Despite the apparently brutality of his work at first glance, Kounellis (1936-2017) has always placed the human being at the heart of his work: by the proportions chosen (the size of a double bed, or of a sheet of paper), and by the frequent use of items of clothing (hat, coat, shoes, socks, etc.)as well as by the “moral” dimension that has infused his work since the outset. In 2014, three years before he died, Kounellis produced in the Albicocco de Udine workshop in Italy a spectacular series of twelve large etchings (220 x 120 cm) with a very limited production run of just 12 copies.

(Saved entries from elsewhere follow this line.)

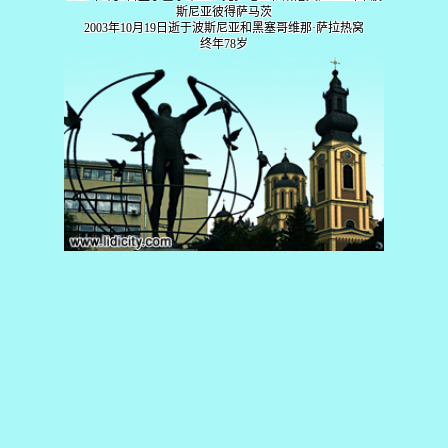
斯尼亚彼得萨马茨
2003年10月19日逝于波斯尼亚和黑塞哥维那·萨拉热窝
终年78岁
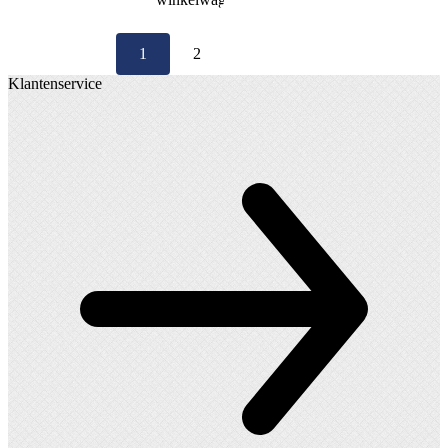
1
2
Klantenservice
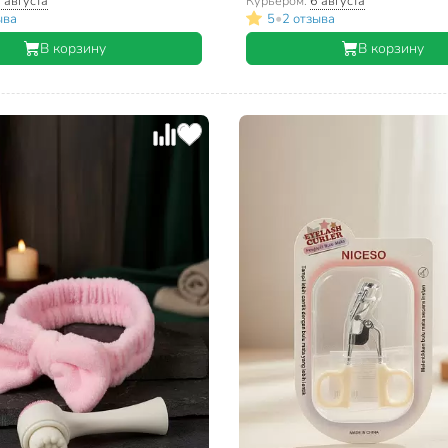
 августа
Курьером:
6 августа
•
ыва
5
2 отзыва
В корзину
В корзину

Portraying the imprints of coats on large metal plates, these impressive etchings are evocative of the powerful sets he designed for theatre and the opera. What can be described as a sort of vast shroud now takes on a premonitory dimension. Never before exhibited outside of Italy, we are presenting them along with three unique works composed with coats, or their imprints, arranged on the sheets of metal that were the “canvases” of the artist, who always considered himself a painter.
A major retrospective of Kounellis, organised by Germano Celant, who coined the term of Arte Povera, will open at the Prada Foundation in May 2019 in Venice, during the Biennale. Galerie Lelong & Co. is publishing a special volume of the lengthy interview between Jérôme Sans and Jannis Kounellis in 2011 that has never been published in France.